Items from a dataset:
--

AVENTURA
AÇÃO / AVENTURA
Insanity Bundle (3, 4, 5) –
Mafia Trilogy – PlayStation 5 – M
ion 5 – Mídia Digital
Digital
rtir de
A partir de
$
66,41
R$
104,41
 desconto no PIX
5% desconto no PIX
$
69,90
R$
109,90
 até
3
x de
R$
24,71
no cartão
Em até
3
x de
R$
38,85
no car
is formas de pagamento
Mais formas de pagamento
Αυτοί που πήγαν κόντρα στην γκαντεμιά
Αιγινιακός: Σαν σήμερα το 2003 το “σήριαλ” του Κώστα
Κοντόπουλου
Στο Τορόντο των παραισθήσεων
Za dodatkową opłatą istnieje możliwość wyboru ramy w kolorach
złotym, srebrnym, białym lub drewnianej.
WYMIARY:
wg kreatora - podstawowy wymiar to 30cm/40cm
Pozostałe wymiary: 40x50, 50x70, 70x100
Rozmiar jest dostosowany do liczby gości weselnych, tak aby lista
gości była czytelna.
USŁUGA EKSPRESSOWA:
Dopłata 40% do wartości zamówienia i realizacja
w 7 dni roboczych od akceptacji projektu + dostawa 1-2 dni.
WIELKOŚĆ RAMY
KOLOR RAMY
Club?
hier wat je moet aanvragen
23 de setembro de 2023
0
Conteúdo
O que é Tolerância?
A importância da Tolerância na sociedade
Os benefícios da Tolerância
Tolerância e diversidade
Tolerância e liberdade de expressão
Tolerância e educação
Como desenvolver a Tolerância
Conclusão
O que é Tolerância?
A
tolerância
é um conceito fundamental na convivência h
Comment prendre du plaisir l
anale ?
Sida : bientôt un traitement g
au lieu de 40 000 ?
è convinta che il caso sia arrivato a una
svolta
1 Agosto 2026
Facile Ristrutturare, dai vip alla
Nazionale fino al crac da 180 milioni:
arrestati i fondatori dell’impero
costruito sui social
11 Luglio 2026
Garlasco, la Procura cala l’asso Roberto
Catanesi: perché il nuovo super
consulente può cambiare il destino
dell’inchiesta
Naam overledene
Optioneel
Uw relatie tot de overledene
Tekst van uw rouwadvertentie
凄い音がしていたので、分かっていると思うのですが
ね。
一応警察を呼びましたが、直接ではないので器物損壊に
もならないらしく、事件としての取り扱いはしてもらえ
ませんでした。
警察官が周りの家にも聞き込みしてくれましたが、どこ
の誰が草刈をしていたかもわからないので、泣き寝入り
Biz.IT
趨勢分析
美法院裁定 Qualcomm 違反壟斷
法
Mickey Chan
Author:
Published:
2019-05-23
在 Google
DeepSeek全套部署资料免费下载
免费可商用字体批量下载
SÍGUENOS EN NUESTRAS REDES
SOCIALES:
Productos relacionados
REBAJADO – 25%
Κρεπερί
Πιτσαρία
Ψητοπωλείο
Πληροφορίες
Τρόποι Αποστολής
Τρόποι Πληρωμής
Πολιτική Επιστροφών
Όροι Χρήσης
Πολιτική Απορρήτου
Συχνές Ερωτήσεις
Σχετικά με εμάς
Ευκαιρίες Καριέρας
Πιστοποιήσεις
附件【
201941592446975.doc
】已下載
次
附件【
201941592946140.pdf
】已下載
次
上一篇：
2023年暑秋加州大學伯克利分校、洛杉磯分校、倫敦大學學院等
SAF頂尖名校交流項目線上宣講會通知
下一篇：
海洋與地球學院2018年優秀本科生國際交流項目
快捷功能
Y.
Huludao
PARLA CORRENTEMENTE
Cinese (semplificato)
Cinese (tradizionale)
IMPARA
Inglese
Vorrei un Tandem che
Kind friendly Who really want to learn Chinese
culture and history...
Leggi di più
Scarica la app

--

### Task brief:
What lines above contain the string "overledene"? Copy all of them.

### Task answer:
Naam overledene
Uw relatie tot de overledene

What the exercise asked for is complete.